Category 45 – Best Contemporary Jazz Album

★ River: The Joni Letters
Herbie Hancock
 
 


Category 46 – Best Jazz Vocal Album

Avant Gershwin (Dig)★ Avant Gershwin
Patti Austin
 
 


Category 47 – Best Jazz Instrumental Solo

★ Anagram
Michael Brecker, soloist /
Track from : Pilgrimage
 


Category 48 – Best Jazz Instrumental Album, Individual or Group

★ Pilgrimage
Michael Brecker
 
 


Category 49 – Best Large Jazz Ensemble Album

★ A Tale Of God’s Will (A Requiem For Katrina)
Terence Blanchard
 
 


Category 50 – Best Latin Jazz Album

Funk Tango★ Funk Tango
Paquito D’Rivera Quintet
 
 


 
 管理人の1年前の予想通り,グラミー賞の“常連”マイケル・ブレッカーが貫禄の2冠達成!
 でもでも自分でもビックリ。マイケル・ブレッカー・ファンとしては受賞の知らせをうれしく思うはずなのに,うれしくなかった。複雑な気持ちがした。どうもデキレースっぽくて“しっくり”こなかったのだ。

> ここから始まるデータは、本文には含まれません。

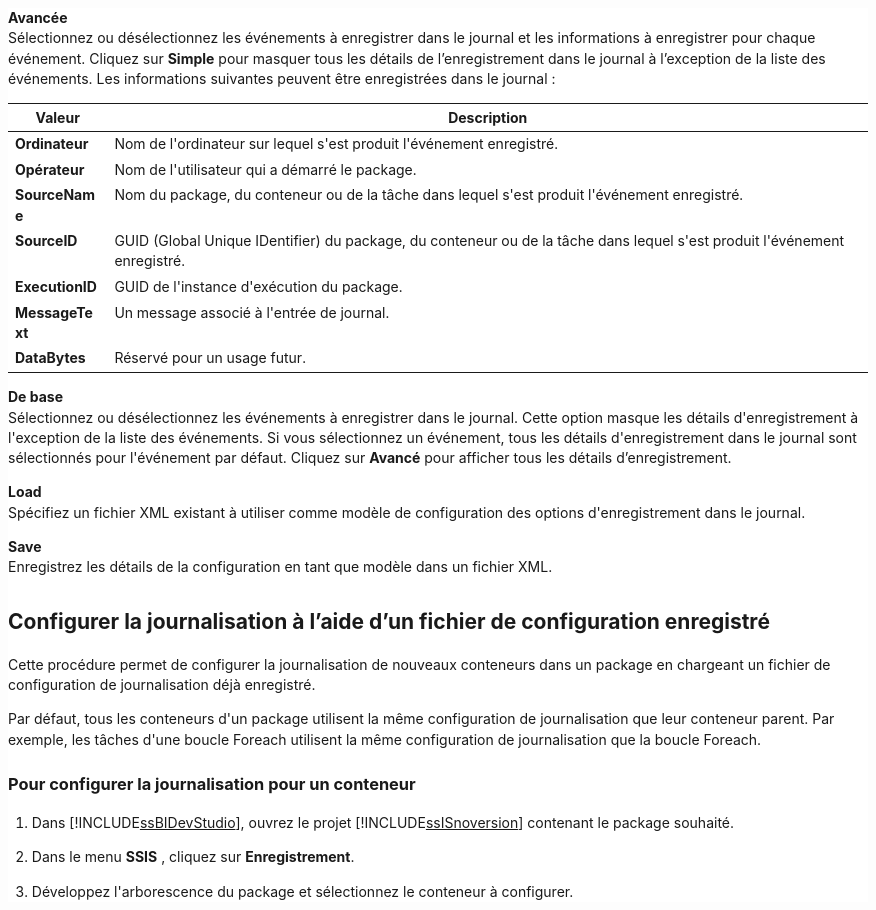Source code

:  **Avancée**  
 Sélectionnez ou désélectionnez les événements à enregistrer dans le journal et les informations à enregistrer pour chaque événement. Cliquez sur **Simple** pour masquer tous les détails de l’enregistrement dans le journal à l’exception de la liste des événements. Les informations suivantes peuvent être enregistrées dans le journal :  
  
|Valeur|Description|  
|-----------|-----------------|  
|**Ordinateur**|Nom de l'ordinateur sur lequel s'est produit l'événement enregistré.|  
|**Opérateur**|Nom de l'utilisateur qui a démarré le package.|  
|**SourceName**|Nom du package, du conteneur ou de la tâche dans lequel s'est produit l'événement enregistré.|  
|**SourceID**|GUID (Global Unique IDentifier) du package, du conteneur ou de la tâche dans lequel s'est produit l'événement enregistré.|  
|**ExecutionID**|GUID de l'instance d'exécution du package.|  
|**MessageText**|Un message associé à l'entrée de journal.|  
|**DataBytes**|Réservé pour un usage futur.|  
  
 **De base**  
 Sélectionnez ou désélectionnez les événements à enregistrer dans le journal. Cette option masque les détails d'enregistrement à l'exception de la liste des événements. Si vous sélectionnez un événement, tous les détails d'enregistrement dans le journal sont sélectionnés pour l'événement par défaut. Cliquez sur **Avancé** pour afficher tous les détails d’enregistrement.  
  
 **Load**  
 Spécifiez un fichier XML existant à utiliser comme modèle de configuration des options d'enregistrement dans le journal.  
  
 **Save**  
 Enregistrez les détails de la configuration en tant que modèle dans un fichier XML.  

## <a name="configure-logging-by-using-a-saved-configuration-file"></a><a name="saved_config"></a> Configurer la journalisation à l’aide d’un fichier de configuration enregistré
  Cette procédure permet de configurer la journalisation de nouveaux conteneurs dans un package en chargeant un fichier de configuration de journalisation déjà enregistré.  
  
 Par défaut, tous les conteneurs d'un package utilisent la même configuration de journalisation que leur conteneur parent. Par exemple, les tâches d'une boucle Foreach utilisent la même configuration de journalisation que la boucle Foreach.  
  
### <a name="to-configure-logging-for-a-container"></a>Pour configurer la journalisation pour un conteneur  
  
1.  Dans [!INCLUDE[ssBIDevStudio](../../includes/ssbidevstudio-md.md)], ouvrez le projet [!INCLUDE[ssISnoversion](../../includes/ssisnoversion-md.md)] contenant le package souhaité.  
  
2.  Dans le menu **SSIS** , cliquez sur **Enregistrement**.  
  
3.  Développez l'arborescence du package et sélectionnez le conteneur à configurer.  
  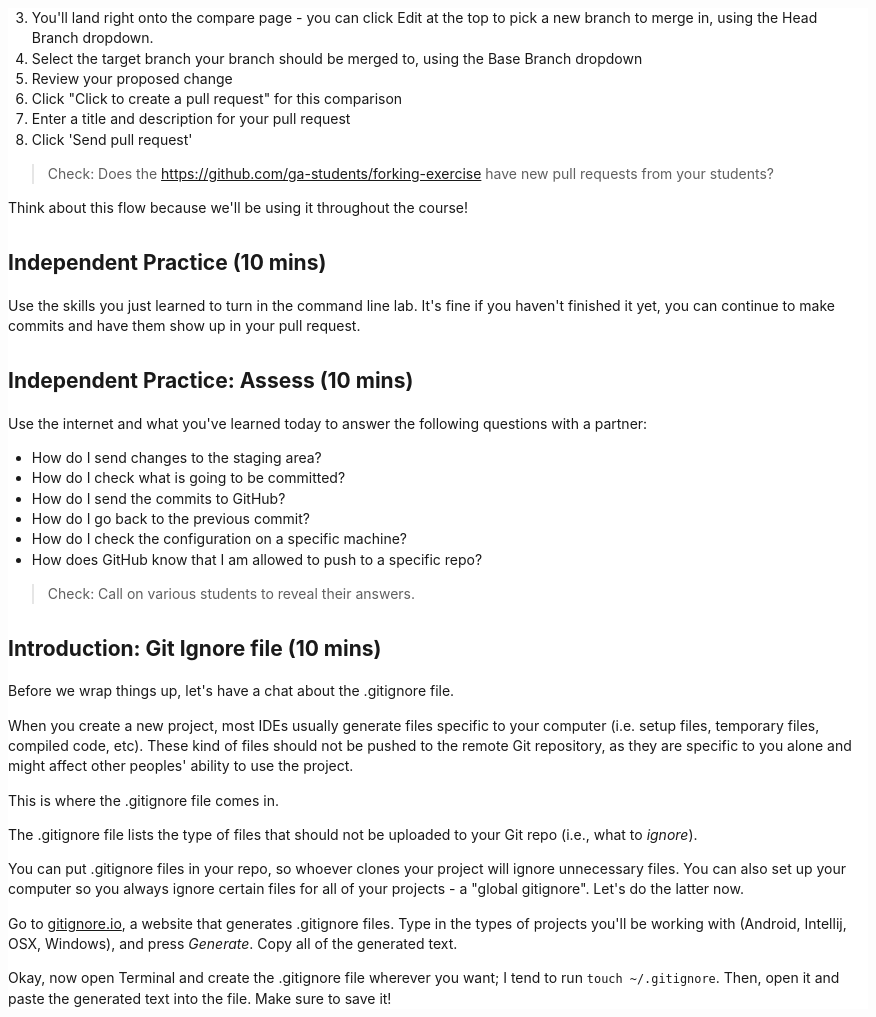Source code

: 3. You'll land right onto the compare page - you can click Edit at the top to pick a new branch to merge in, using the Head Branch dropdown.
4. Select the target branch your branch should be merged to, using the Base Branch dropdown
5. Review your proposed change
6. Click "Click to create a pull request" for this comparison
7. Enter a title and description for your pull request
8. Click 'Send pull request'

> Check: Does the https://github.com/ga-students/forking-exercise have  new pull requests from your students?

Think about this flow because we'll be using it throughout the course!

## Independent Practice (10 mins)

Use the skills you just learned to turn in the command line lab. It's fine if you haven't finished it yet, you can continue to make commits and have them show up in your pull request.

## Independent Practice: Assess (10 mins)

Use the internet and what you've learned today to answer the following questions with a partner:

* How do I send changes to the staging area?
* How do I check what is going to be committed?
* How do I send the commits to GitHub?
* How do I go back to the previous commit?
* How do I check the configuration on a specific machine?
* How does GitHub know that I am allowed to push to a specific repo?

> Check: Call on various students to reveal their answers.

## Introduction: Git Ignore file (10 mins)

Before we wrap things up, let's have a chat about the .gitignore file.

When you create a new project, most IDEs usually generate files specific to your computer (i.e. setup files, temporary files, compiled code, etc). These kind of files should not be pushed to the remote Git repository, as they are specific to you alone and might affect other peoples' ability to use the project.

This is where the .gitignore file comes in.

The .gitignore file lists the type of files that should not be uploaded to your Git repo (i.e., what to _ignore_).

You can put .gitignore files in your repo, so whoever clones your project will ignore unnecessary files. You can also set up your computer so you always ignore certain files for all of your projects - a "global gitignore". Let's do the latter now.

Go to [gitignore.io](https://www.gitignore.io/), a website that generates .gitignore files. Type in the types of projects you'll be working with (Android, Intellij, OSX, Windows), and press _Generate_. Copy all of the generated text.

Okay, now open Terminal and create the .gitignore file wherever you want; I tend to run `touch ~/.gitignore`. Then, open it and paste the generated text into the file. Make sure to save it!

 超ド級豪華メンバー・フルサポートの「Category 48」は当然として「Category 47」=2007年最高のインプロヴィゼーションの称号は違うのではないか?
 あっ,いや,これはマイケル・ブレッカーを世界一のインプロバイザーと認めた上での感想です。要するに,絶好調ではないマイケル・ブレッカーの“ネーム・バリュー”だけで受賞を選出するのは,当のマイケル本人に失礼に思えたものでして…。
 仮に今日もマイケル・ブレッカーが生きていて,受賞の知らせを聞いたとしたら,盟友たちと共に勝ち得た「Category 48」の栄冠については大喜びするであろうが,自分の演奏に納得できていないのに「Category 47」受賞と聞かされても,ただ戸惑うだけではなかろうか…。すみません。思い入れがあるものでして…。

 さらに管理人に追い打ちをかけたのが,ハービー・ハンコックの『リヴァー~ジョニ・ミッチェルへのオマージュ』の最優秀アルバム受賞のビッグ・ニュース! だって全世界で認められたジャズ名盤を未だ未聴なのですから,恥ずかしいやら悔しいやら…。お祝いポチリが完了しました。

 来月はハービー・ハンコックグラミー受賞特集です。

アドリグをログするブログ “アドリブログ”JAZZ/FUSION

コメント

  1. ayuki より:

    お邪魔いたします。もう仰る通りですね。Anagramは確かにいいソロですが、妙な間が多かった気がします。これはやはりベストと考えず、体調を含めて仕方なくそうなってしまったと言ったほうが自然のような気がするのですが。
    『リヴァー~ジョニ・ミッチェルへのオマージュ』は気になっていましたが、ジェニ・ミッチェルさんにそんなに馴染みがないと言う理由で私も未聴です・・・。

  2. セラビーセラビー より:

    ayukiさん,コメントありがとうございます♪
    やっぱり“不完全燃焼”のマイケルにベスト・アドリブ賞は失礼ですよね。でもライナーノートを読むと,ハービー・ハンコックもパット・メセニーもブラッド・メルドーもマイケルのプレイを絶賛しているから,う~む。
    【アナグラム】のアドリブも好きだけど,もっともっと極上のアドリブがありますよ。選考者の皆さん。あ~すっきりした。